## What needs to be done
Nothing but the lines from the one with "AN-1685, label: bug -> task" down to the one with "AN-1790, owner: Emma Thompson -> Ryan Wallace" should be returned, exactly and with both ends included, from the material below.

## Material to process
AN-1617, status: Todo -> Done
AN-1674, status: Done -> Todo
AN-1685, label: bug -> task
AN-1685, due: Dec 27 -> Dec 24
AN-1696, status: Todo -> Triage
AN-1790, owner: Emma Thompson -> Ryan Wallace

...

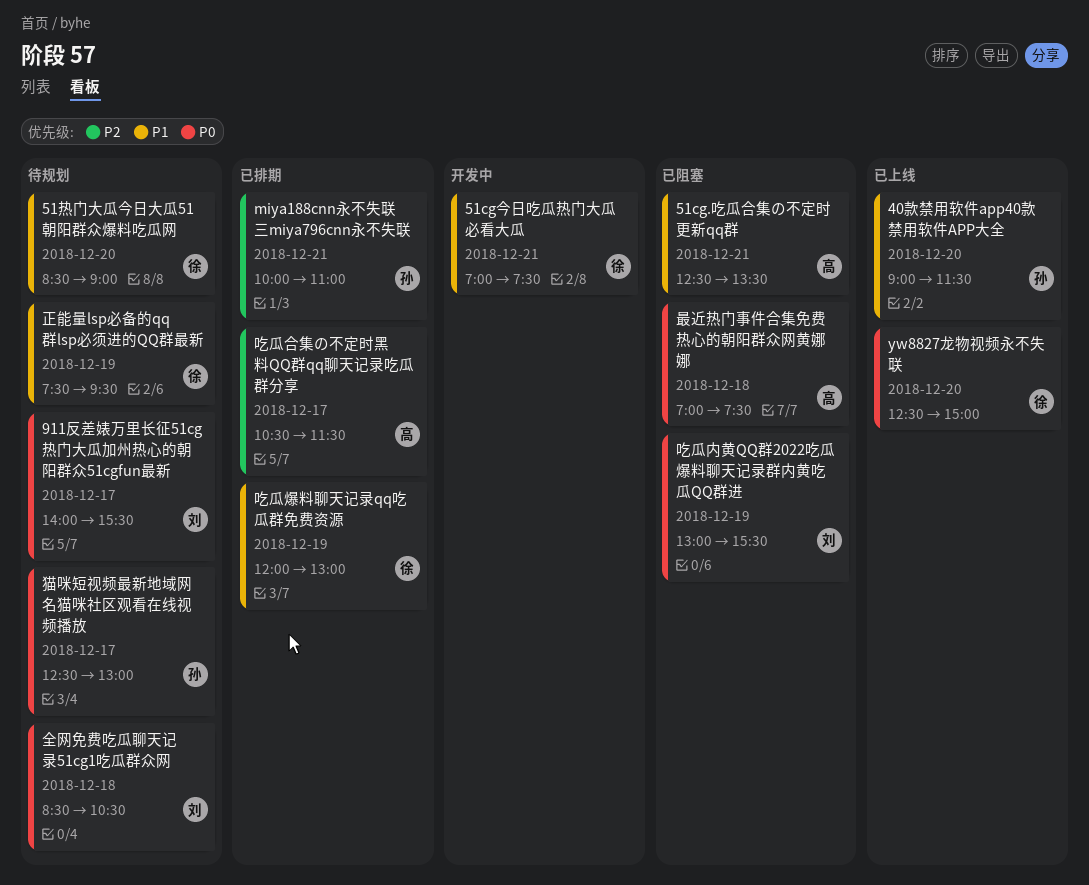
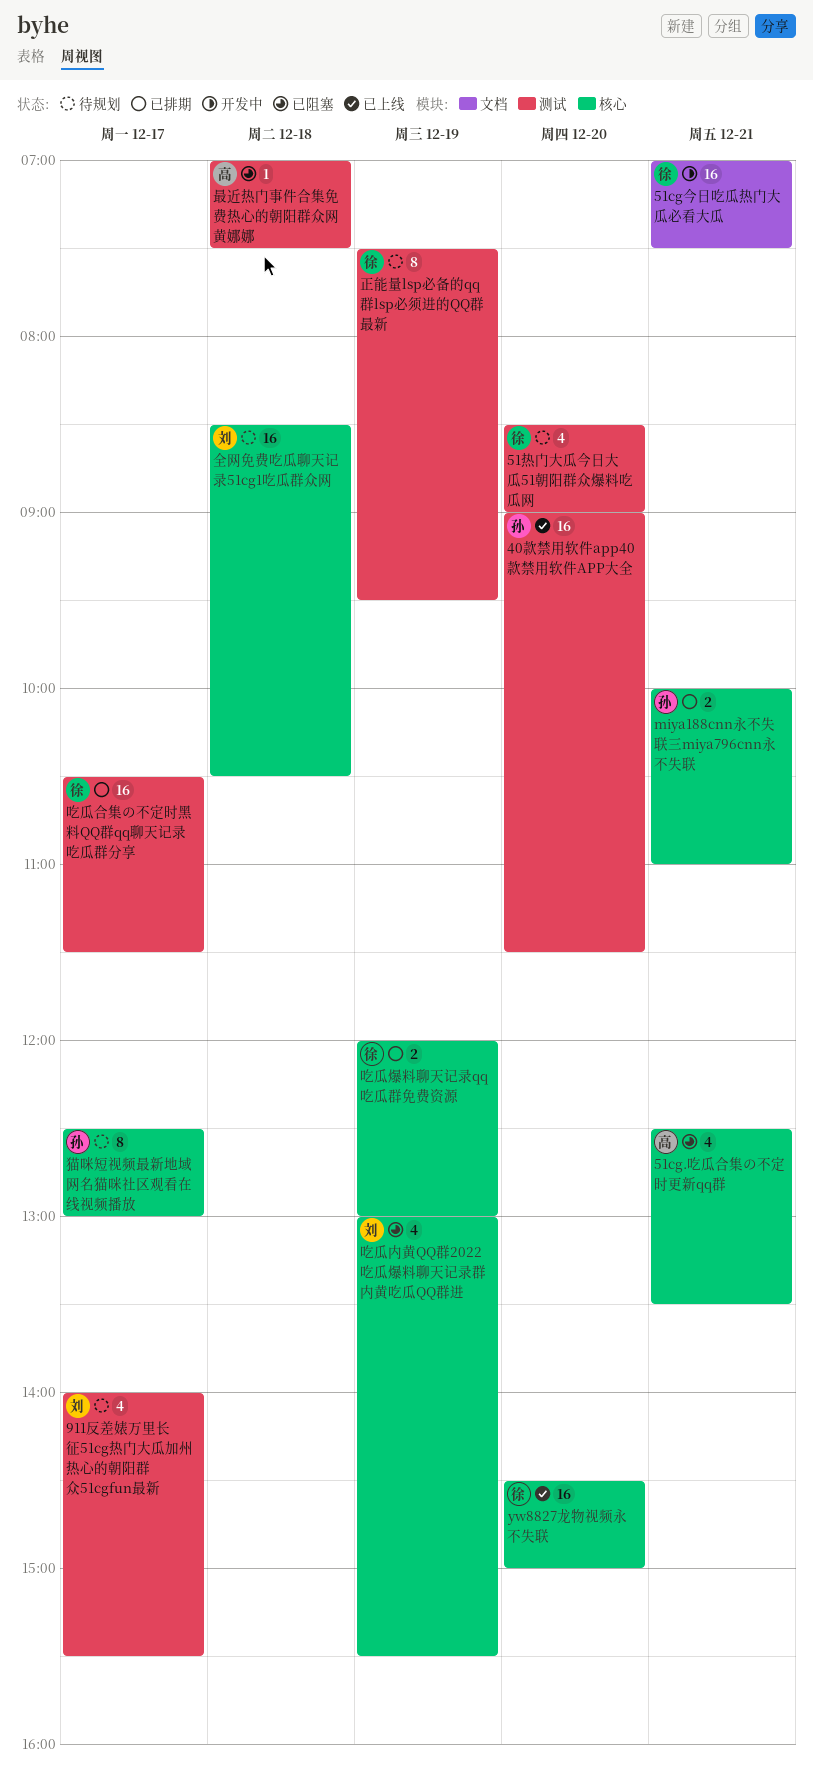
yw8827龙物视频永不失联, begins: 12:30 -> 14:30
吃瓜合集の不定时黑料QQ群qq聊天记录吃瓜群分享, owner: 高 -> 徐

## Answer area
AN-1685, label: bug -> task
AN-1685, due: Dec 27 -> Dec 24
AN-1696, status: Todo -> Triage
AN-1790, owner: Emma Thompson -> Ryan Wallace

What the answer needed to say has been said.